7. Don’t necessarily settle for the bottom line. At some point before the mediation, your attorney will discuss with you how much money he or she believes the case is worth and will come up with a bottom line. If you are successful in the mediation, the mediator will tell you that the defendants are willing to pay you a certain amount of money that happens to meet or exceed your bottom line. If this happens, you must keep a “poker face” at all times and not let the mediator know that you’re happy with the offer amount. You should not immediately settle for your bottom line amount because your attorney will try to get you as much money as possible. Thus, be careful not to voluntarily say anything! If you have any questions, ask your attorney after the mediator has left the room. If the mediator asks you any questions regarding the settlement amount, just say that you will do whatever your attorney tells you to do. If you don’t maintain this game face in front of the mediator, you may end up receiving a lower settlement. Trust that your attorney knows what he’s doing, and remember that your “bottom line” may change (for better or worse) depending on the information learned during the mediation.

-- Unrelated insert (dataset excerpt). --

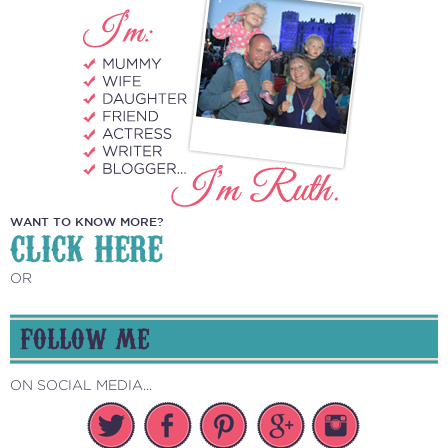
WANT TO KNOW MORE?
CLICK HERE
OR
FOLLOW ME
ON SOCIAL MEDIA...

8. Strict confidentiality. Mediation is strictly confidential. This means that you cannot tell anyone about what occurs in the mediation. Even if the defendant admits that he improperly fired you, you cannot tell anyone about that admission; you can’t even use it against the defendant in court. In that same vein, the defendant cannot tell anyone about anything you say, either. Because of this strict confidentiality, you are strongly encouraged not to tell anyone beforehand that the parties are going to mediation. This is because if you do tell others in advance about the mediation, they might keep pestering you about what happened afterwards, and you might be tempted to tell them something. Moreover, if the defendants are interested in settling this case in mediation, they will be no longer interested if they find out that you’ve been telling people that you are going into mediation.